No consensus has been reached. The debate turns in part on the question of sea levels: if the formation was at or near the surface around 8000–10000 BC (when global sea levels were significantly lower), a Jōmon-period origin is not geologically impossible. What is beyond dispute is that the structure, whatever its origin, is extraordinary — and that diving it is an experience unlike any other in Japan.
What you see
Descending to the monument, divers first encounter the main terrace — a horizontal platform roughly 20 metres below the surface, its edge a sheer vertical drop of 5 metres that seems too regular to be accidental. The surface of the platform is smooth mudstone, scored by parallel cracks running at approximately 45 degrees. At the north-eastern end, a series of wide steps descends toward the deeper sections, each riser approximately 1 metre tall, each tread 3–4 metres wide. In open water, with strong currents pulling along the face of the structure and hammerhead sharks occasionally moving in the blue water above, the scale registers as genuinely monumental.

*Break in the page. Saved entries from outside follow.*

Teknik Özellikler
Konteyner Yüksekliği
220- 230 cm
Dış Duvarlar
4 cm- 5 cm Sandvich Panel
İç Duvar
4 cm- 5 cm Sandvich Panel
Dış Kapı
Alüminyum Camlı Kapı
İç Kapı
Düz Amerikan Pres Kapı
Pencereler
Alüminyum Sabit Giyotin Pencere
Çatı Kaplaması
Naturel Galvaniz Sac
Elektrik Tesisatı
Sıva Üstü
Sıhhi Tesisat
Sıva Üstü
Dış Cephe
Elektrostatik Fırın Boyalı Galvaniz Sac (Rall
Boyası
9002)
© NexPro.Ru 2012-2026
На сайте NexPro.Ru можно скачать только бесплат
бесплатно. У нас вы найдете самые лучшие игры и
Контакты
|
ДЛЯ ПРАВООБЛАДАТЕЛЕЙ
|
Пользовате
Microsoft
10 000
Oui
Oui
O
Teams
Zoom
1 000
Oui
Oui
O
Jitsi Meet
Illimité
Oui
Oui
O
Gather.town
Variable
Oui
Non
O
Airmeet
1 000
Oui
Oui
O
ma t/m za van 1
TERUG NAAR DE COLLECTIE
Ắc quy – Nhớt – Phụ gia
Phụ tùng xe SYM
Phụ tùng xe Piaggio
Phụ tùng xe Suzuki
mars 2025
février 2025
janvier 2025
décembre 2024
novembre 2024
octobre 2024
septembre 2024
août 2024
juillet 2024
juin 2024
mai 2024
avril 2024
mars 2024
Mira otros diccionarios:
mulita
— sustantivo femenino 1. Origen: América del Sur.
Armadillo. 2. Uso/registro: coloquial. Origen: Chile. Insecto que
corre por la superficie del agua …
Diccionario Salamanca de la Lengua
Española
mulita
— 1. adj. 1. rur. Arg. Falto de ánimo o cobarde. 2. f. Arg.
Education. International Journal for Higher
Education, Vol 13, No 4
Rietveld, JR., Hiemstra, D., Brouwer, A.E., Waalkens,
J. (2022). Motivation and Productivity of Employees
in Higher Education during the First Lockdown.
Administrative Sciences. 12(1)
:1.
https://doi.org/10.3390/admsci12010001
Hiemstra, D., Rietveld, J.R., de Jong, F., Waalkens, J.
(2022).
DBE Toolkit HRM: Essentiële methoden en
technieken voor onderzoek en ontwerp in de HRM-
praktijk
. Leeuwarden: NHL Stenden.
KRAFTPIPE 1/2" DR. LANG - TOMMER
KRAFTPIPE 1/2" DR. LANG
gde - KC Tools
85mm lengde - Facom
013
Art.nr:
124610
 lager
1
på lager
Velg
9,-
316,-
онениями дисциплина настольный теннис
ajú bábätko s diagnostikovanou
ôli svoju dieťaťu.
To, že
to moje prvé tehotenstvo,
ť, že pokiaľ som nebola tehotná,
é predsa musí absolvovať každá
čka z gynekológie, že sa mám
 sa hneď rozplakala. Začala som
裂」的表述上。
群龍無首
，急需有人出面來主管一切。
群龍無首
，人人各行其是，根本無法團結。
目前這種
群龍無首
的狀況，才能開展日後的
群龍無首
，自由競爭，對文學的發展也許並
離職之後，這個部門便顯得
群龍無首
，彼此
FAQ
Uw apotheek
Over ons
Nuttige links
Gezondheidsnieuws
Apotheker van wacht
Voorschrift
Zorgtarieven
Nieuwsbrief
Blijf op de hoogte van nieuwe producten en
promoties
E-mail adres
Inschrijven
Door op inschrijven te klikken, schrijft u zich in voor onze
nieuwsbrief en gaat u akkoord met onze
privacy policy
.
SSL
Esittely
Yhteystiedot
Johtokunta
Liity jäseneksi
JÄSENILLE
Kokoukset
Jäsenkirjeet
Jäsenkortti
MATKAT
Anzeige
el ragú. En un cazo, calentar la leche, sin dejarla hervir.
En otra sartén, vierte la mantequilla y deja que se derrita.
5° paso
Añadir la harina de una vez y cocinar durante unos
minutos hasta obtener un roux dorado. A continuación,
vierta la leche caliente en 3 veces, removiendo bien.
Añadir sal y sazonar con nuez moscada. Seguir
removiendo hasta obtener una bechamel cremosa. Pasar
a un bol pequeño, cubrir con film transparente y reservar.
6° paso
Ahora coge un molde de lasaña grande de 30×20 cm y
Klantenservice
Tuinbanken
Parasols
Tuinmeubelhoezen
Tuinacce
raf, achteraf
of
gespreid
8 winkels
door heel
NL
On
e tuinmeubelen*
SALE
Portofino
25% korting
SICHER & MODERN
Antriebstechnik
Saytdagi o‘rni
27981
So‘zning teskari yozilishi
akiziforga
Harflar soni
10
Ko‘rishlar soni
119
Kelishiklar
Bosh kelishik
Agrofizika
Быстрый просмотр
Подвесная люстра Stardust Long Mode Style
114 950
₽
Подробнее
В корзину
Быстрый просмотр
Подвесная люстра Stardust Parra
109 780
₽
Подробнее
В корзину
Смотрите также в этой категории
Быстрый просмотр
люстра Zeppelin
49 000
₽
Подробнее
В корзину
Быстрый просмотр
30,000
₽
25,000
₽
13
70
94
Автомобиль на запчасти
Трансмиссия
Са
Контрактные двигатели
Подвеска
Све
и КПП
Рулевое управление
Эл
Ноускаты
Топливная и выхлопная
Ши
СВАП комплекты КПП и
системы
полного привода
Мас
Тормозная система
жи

The deeper sections include a triangular indentation that Kimura called the “pool” and a series of sharp right-angle corners that represent the crux of the debate: natural jointing in mudstone can produce right angles, but the density and regularity of the corners here is striking. At the base of the formation, 40 metres down, a flat sand corridor runs along the entire south face — a feature Kimura termed “the road.” Surface swimmers above the summit platform, at 5 metres, can look straight down through clear water to see the terraced geometry below, and in calm conditions the upper steps are visible from a kayak on the surface.
Practical information
- Best time to visit: November–June, when hammerhead sharks aggregate off Yonaguni; July–October brings typhoon risk and reduced visibility
- Access method: Scuba diving from local operators on Yonaguni Island; advanced open-water certification required; currents can be strong
- Duration: 45–60 minutes per dive; most visitors complete 2–3 dives per day over multiple visits
- Advance booking: Dive packages available through operators in Yonaguni village; accommodation options are limited on the island — book early for peak season
Getting there
Yonaguni Island is served by Japan Air Commuter flights from Naha (Okinawa main island) and Ishigaki, with journey times of approximately 30 minutes. Naha Airport connects to Tokyo Haneda and Osaka Kansai. From Yonaguni Airport, the dive operators are a 5–10 minute drive to the southern coast where the monument is located.
Nearby
- Hammerhead shark diving off Cape Irizaki, Yonaguni’s westernmost point — world-class pelagic diving site
- Iriomote Island — dense subtropical jungle, mangrove kayaking, and rare Iriomote cat habitat, 130 km east
- Ishigaki Island — Kabira Bay glass-bottom boat tours and black pearl farms, 130 km east
Sources
- Wikipedia: https://en.wikipedia.org/wiki/Yonaguni_Monument
- Kimura, M. (2005). “An investigation of the submerged ruins off Yonaguni Island, Japan.” Journal of the Geological Society of Japan.
- Schoch, R. M. (1999). Voices of the Rocks. Harmony Books.